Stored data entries
====

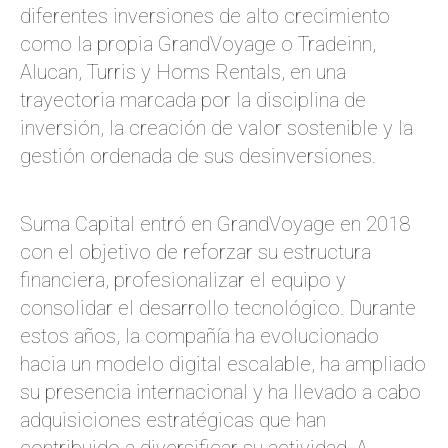
diferentes inversiones de alto crecimiento
como la propia GrandVoyage o Tradeinn,
Alucan, Turris y Homs Rentals, en una
trayectoria marcada por la disciplina de
inversión, la creación de valor sostenible y la
gestión ordenada de sus desinversiones.
Suma Capital entró en GrandVoyage en 2018
con el objetivo de reforzar su estructura
financiera, profesionalizar el equipo y
consolidar el desarrollo tecnológico. Durante
estos años, la compañía ha evolucionado
hacia un modelo digital escalable, ha ampliado
su presencia internacional y ha llevado a cabo
adquisiciones estratégicas que han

====

### [TASK ITEM]
Reproduce the text of every record above word for word, leaving out the pictures.

### [RESULT OF THE EXERCISE]
diferentes inversiones de alto crecimiento
como la propia GrandVoyage o Tradeinn,
Alucan, Turris y Homs Rentals, en una
trayectoria marcada por la disciplina de
inversión, la creación de valor sostenible y la
gestión ordenada de sus desinversiones.
Suma Capital entró en GrandVoyage en 2018
con el objetivo de reforzar su estructura
financiera, profesionalizar el equipo y
consolidar el desarrollo tecnológico. Durante
estos años, la compañía ha evolucionado
hacia un modelo digital escalable, ha ampliado
su presencia internacional y ha llevado a cabo
adquisiciones estratégicas que han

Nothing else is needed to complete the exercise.